To painfully state the obvious, I decided to use the definitions of words to begin my blog posts because finding the "right" single word can help me to crystallize my own feeling-swirls into more grasp-able thoughts, so that I can communicate the swirls with some semblance of clarity. The definition(s) of the right word can also remind me of the myriad possible interpretations, and express multiple themes simultaneously, and lead me off on goose-chases of meaning in my own head. Who cares about what any reader might think, this is all about me and my own personal goose-chases are fun.

At least I thought it was all about me.

The last few weeks have been different. Defining. Clarifying. Characterizing. Explaining. Translating. Determining.

As usual, when I let go a little in several areas of my life, and ask a few of the right questions, then poof! the definitions began to appear.

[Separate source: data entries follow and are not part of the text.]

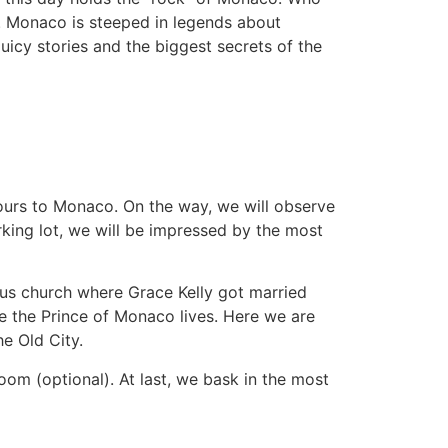
. Monaco is steeped in legends about
uicy stories and the biggest secrets of the
hours to Monaco. On the way, we will observe
rking lot, we will be impressed by the most
ous church where Grace Kelly got married
e the Prince of Monaco lives. Here we are
he Old City.
oom (optional). At last, we bask in the most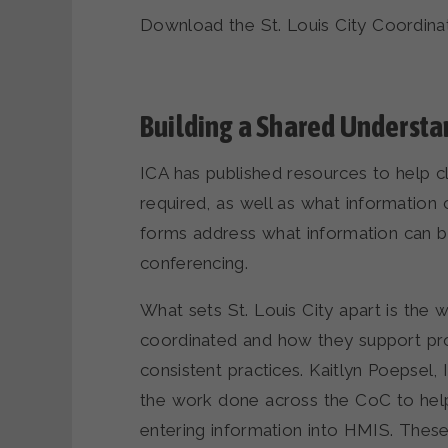
Download the St. Louis City Coordin
Building a Shared Understa
ICA has published resources to help 
required, as well as what information
forms address what information can be
conferencing.
What sets St. Louis City apart is the
coordinated and how they support prov
consistent practices. Kaitlyn Poepse
the work done across the CoC to hel
entering information into HMIS. These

When I entered Group Room number 9, Doug had a delightful diagram to visualize how our spiritual belief systems are complementary, how they probably magnetize us to one another, and how our own spiritual needs and desires relate to/orient around those of others. It was delightfully simple and complicated in all of the ways we love each other best.

[Aside -- This was a week after the Thanksgiving-o' laser-beam-conversations-weekend. (Laser:
Short for light amplification by stimulated emission of radiation. A device that produces a nearly parallel, nearly monochromatic, and coherent beam of light by exciting atoms to a higher energy level and causing them to radiate their energy in phase.) In this case, Doug and I were the atoms. The device was the conversation, and the radiation, I suppose, was the combined pressure on each of us from many sources. The light was emitted via the clarity we each gained about the other. Another painfully obvious explanation but lately I delight in pain.]

Back to Group Room number 9. I'd already felt an increased sense of at-home-ness in this already comfy relationship, having survived both the refining pressures of this hellish semester and the laser beam conversations. But talking with Doug about this topic, in this manner, in this location, and in this tone, and watching him get so excited about his (very accurate) insights into "us," made me appreciate down to my very toes how incredibly much I love and value his need to dissect and understand everything to its core components in a way that can be diagrammed on a whiteboard in a group room in a business school library. Especially when it comes to me. Because, remember, it's all about me, and I am complicated. Which is apparently very lovable for someone who likes solving puzzles.

More importantly, I had asked Doug, during a laser-beam conversation the previous weekend, for what my heart told me I needed most in order to feel loved and respected: I need to know that he's trying to understand, and not making fast assumptions. And he did it!


[Aside #2 -- I didn't fully realize just how complicated my thinking pattern is until I attempted to tell Doug about a thought I'd had about some future scenario. The time to think the thought took however long it took me to walk about 100 yards from the parking garage to the crosswalk. Maybe a minute. It turns out that my simple thought required several chapters and a significant appendix in order to fully describe what I was thinking about. My description became increasingly incoherent. By the time I realized this, Doug
was staring off into space, probably thinking about Kimchi or cheese or biscuits or noodles. So I just gave up and snuzzled him, and stared into his eyes a lot. I guess I do need someone to solve me.]

It is a time of definition. And there is so much more to learn that is not about me.